## Data records

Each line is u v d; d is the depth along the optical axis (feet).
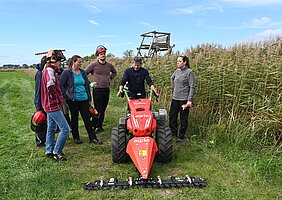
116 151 16.38
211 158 17.03
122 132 16.78
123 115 29.66
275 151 16.60
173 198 12.66
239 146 18.03
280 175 14.55
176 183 13.61
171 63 29.71
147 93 21.72
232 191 13.14
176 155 17.54
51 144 17.76
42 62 18.94
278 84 19.93
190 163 16.42
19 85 76.38
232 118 20.35
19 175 15.08
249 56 22.53
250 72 21.04
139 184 13.60
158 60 35.09
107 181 14.25
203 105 23.02
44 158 17.65
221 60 23.31
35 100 19.74
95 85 22.15
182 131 20.71
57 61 16.70
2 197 12.88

## Instructions to follow
Repeat the exact lines from the first line of the data through the line containing "57 61 16.70". Nothing else, no pictures.

## Result for this task
Each line is u v d; d is the depth along the optical axis (feet).
116 151 16.38
211 158 17.03
122 132 16.78
123 115 29.66
275 151 16.60
173 198 12.66
239 146 18.03
280 175 14.55
176 183 13.61
171 63 29.71
147 93 21.72
232 191 13.14
176 155 17.54
51 144 17.76
42 62 18.94
278 84 19.93
190 163 16.42
19 85 76.38
232 118 20.35
19 175 15.08
249 56 22.53
250 72 21.04
139 184 13.60
158 60 35.09
107 181 14.25
203 105 23.02
44 158 17.65
221 60 23.31
35 100 19.74
95 85 22.15
182 131 20.71
57 61 16.70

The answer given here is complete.